Allegra Raff
Nov 29, 2023
A friend’s teenage daughter asked to interview me for a school project about sustainability in fashion. Obviously, I said yes. She sent me questions and I typed responses, some of which are below.
Sometimes when I try to articulate what I do and why anyone should care, I end up in a rabbit warren of ideas. I'm not sure I totally avoided that here, but I appreciated having specific questions to bang on!
Her questions, as given to me, are in bold.
Based on your experience with sustainability in fashion, why do you think it’s important that we shift what we think about when it comes to purchasing clothing?
Purchase mindset is this push-and-pull: The industry influences us, and we influence it right back. (When I say “the industry,” I mostly mean the system of relationships and practices and conventions that brands rely on to make and sell their goods.) Brands sort of exist in the middle as go-betweens: what brands show us is usually how we experience the fashion industry (and to a lesser extent, manufacturing).
There are a lot of stakeholders in these industries, which means a lot of interest in influencing what we, as consumers, "think about when we purchase clothing." And obviously those stakeholders' priorities are about a lot of things besides clothes, like: making a return on their investments, whether in infrastructure, in machinery, and in some cases, in political negotiations.
Because of all this investment, their efforts—the industry’s and the brands’—are to “shift what we think” in favor of buying a LOT.
The more we buy, the higher the return on a piece of clothing. A $1million factory that produces one shirt would result in an unsellable $1million shirt (plus production and shipping costs). But a $1million dollar factory used to produce 5 billion shirts starts to yield a more reasonable $2/shirt (plus production and shipping costs). Now they can make a profit!…and billions of shirts no one really needs.
Supporting it means we need to buy A LOT, and OFTEN. So we’re invited and conditioned to think we want—or should want—constant newness. Soaking up this industry-dominated messaging, we come to think it’s somehow in our best interest to have access to rapidly and cheaply made clothes that go in and out of style quickly.
It's not.
The enormous human and environmental costs of this model are well documented: everything from state sanctioned slave-labor to polluted and barren landscapes to micro-plastics filling waterways and our bodies.
The highly intentional, if ill-considered, messaging coming from the industry is designed to convince us that we should go along with it. (I say ill-considered because eventually, it will self-destruct.) And it works!
Many of us are so busy with our lives that we may not stop to wonder about these things. They became status quo when we weren’t looking.

_INFORMATION SUPPLIED_.
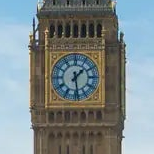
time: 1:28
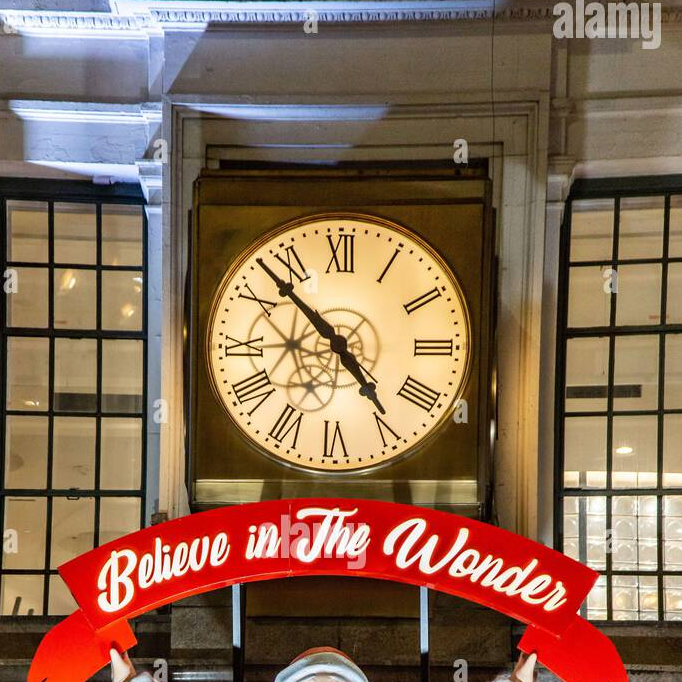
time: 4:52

==

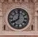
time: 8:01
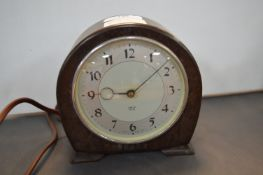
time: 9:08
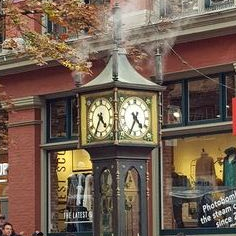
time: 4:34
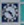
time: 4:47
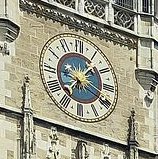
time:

==

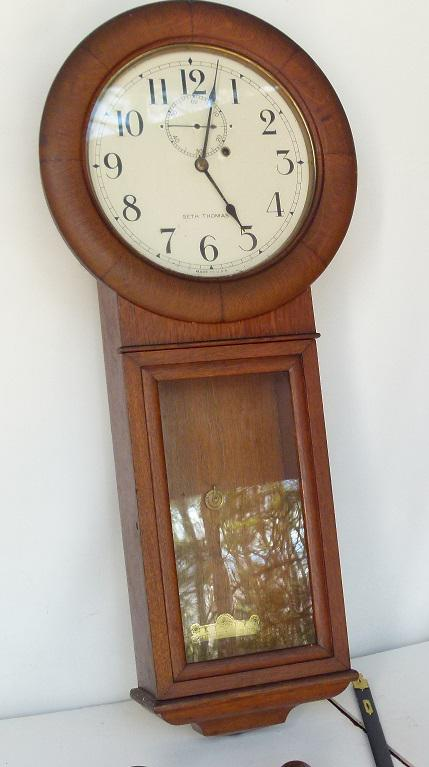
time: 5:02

_EXERCISE REQUIREMENTS_.
A: Could you return everything in the sustainability-in-fashion post from "Because of all" down to "one really needs.", word for word?
B: Can you sum up the post on sustainability in fashion in two sentences?
C: Can you extend the post about sustainability in fashion, carrying on after its last sentence?
The lines are separate from the post on sustainability in fashion.

_FINAL RESULTS_.
A:
Because of all this investment, their efforts—the industry’s and the brands’—are to “shift what we think” in favor of buying a LOT.
The more we buy, the higher the return on a piece of clothing. A $1million factory that produces one shirt would result in an unsellable $1million shirt (plus production and shipping costs). But a $1million dollar factory used to produce 5 billion shirts starts to yield a more reasonable $2/shirt (plus production and shipping costs). Now they can make a profit!…and billions of shirts no one really needs.

B: Answering a friend's teenage daughter's interview questions for a school project, the author argues that the fashion industry and its brands, seeking returns on large investments, push consumers to buy a lot and often and to want constant newness. That model spreads a factory's cost across billions of shirts no one really needs, carries well-documented human and environmental costs, and became the status quo while busy people weren't looking.

C:
But it doesn’t have to be this way! “Do I WANT to support this industrial model?” is a good place to start, and for a lot of people, when they learn all the terrible things associated with it, the answer is no. Next, it's important to realize—and maybe TRUST (because the evidence is not mainstream)—that we don’t have to. That change is hard, sure, but we can change. And the industry can't keep operating like this without our tacit approval.
If the global concerns weren’t enough—and they are—fast fashion isn't even a positive development from a consumer experience standpoint! Honestly, I don’t think the short-term pleasure for us as end-users is even there. Have you ever had polyester clinging to your skin? Melted poly threads on tags and seams making you itchy? The frustration of your new jeans getting all weird and ripply when the elastane fibers (that are mixed in with the cotton, now standard) snap? And the frustration of wondering what to do with all the stuff you don’t want to wear anymore?
To me, it's exciting to reconsider assumptions about how we consume clothes. It's a puzzle that includes economics, psychology, material science, design, and more.
But I can see how having to reconsider it might also feel a little unfair. The industry went this direction for all kinds of reasons, and we the clothes-wearing public weren't always consulted. We certainly didn’t give "informed consent:" Sellers cut costs by institutionalizing exploitation, then interpreted our willingness to spend money on these low-priced products as acceptance of exploitation.
Of course, it isn’t.
But changing our expectations of what we'll find in the store waiting for us is genuinely hard. And that's a big part of why it continues.
What motivated or inspired you to want to create this business?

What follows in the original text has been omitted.